Working with computer programmers, the artist created custom-made 3-D
software to implement these perspective systems.
        In _The Invisible Shape of Things Past_ Joachim Sauter and Dirk
L=FCsenbrink created an original INTERFACE for accessing historical data
about Berlin. The interface de-virtualizes cinema, so to speak, by placing
the records of cinematic vision back into their historical and material
context. As the user navigates through a 3-D model of Berlin, he or she
comes across elongated shapes lying on city streets. These shapes, which
the authors call "filmobjects", correspond to documentary footage recorded
at the corresponding points in the city. To create each shape the original
footage is digitized and the frames are stacked one after another in depth,
with the original camera parameters determining the exact shape.

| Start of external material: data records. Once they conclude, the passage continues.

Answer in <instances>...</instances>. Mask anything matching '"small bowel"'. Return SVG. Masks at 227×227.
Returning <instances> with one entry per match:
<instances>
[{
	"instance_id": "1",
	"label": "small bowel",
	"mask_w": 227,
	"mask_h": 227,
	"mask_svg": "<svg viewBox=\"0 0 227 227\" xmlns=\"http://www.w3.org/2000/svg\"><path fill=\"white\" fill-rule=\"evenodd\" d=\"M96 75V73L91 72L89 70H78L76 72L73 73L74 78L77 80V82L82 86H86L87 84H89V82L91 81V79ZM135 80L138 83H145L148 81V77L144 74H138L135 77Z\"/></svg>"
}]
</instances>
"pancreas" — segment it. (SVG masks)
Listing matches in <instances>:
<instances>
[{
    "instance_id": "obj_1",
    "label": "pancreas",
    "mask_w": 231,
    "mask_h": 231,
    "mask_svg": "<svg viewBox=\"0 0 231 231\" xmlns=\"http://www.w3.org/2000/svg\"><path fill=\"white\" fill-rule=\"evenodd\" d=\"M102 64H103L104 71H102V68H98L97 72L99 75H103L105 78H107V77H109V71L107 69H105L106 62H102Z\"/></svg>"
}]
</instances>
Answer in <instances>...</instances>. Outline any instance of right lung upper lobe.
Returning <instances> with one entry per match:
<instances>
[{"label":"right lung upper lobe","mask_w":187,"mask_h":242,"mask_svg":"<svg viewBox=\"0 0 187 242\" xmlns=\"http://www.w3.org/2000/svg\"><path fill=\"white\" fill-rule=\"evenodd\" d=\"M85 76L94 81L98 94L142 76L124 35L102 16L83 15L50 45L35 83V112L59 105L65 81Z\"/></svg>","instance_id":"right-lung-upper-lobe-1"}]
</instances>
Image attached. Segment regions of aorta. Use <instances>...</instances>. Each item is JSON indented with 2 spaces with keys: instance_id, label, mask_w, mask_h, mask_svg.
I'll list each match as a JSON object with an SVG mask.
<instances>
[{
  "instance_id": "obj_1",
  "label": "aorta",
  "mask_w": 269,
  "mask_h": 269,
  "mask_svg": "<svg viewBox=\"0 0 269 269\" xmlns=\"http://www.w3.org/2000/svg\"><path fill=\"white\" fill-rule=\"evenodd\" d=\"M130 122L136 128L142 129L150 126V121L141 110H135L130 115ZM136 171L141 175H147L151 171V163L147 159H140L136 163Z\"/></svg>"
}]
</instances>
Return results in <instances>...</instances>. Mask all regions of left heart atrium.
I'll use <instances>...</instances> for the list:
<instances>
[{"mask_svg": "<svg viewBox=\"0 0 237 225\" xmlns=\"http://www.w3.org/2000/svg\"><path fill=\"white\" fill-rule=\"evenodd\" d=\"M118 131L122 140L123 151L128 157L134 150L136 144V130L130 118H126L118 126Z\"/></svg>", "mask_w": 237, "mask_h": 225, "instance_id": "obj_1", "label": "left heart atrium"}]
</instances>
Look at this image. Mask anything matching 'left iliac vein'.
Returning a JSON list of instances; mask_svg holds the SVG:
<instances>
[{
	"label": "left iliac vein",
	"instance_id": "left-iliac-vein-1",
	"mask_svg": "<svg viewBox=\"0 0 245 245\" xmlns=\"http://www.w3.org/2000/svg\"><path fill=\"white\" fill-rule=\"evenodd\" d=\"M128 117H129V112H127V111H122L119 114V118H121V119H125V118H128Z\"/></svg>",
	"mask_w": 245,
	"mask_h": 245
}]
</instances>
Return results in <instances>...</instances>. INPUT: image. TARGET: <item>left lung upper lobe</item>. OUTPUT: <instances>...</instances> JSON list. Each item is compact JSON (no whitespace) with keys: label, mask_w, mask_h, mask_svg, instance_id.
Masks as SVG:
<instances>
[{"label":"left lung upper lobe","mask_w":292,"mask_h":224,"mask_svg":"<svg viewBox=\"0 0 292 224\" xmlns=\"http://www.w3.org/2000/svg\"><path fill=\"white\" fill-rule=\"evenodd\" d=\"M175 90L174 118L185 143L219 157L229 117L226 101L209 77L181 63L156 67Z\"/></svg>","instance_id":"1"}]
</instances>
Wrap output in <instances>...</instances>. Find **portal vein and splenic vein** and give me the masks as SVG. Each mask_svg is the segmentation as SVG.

**** Computer Games: recent titles for Nintendo 64 and Journeyman Project
3: Legacy of Time.
        Today computer games represent the most advanced area of new media,
combining the latest in real-time photorealistic 3-D graphics, virtual
actors, artificial intelligence, artificial life and simulation. They also
illustrate the general trend of computer culture towards the SPATIALIZATION
of every cultural experience. In many games, narrative and time itself are
equated with the movement through space (i.e., going to new rooms, levels,
or words.) In contrast to modern literature, theater, and cinema which are
built around the psychological tensions between characters, these computer
games return us to the ancient forms of narrative where the plot is driven
by the spatial movement of the main hero, traveling through distant lands
to save the princess, to find the treasure, or to defeat the Dragon.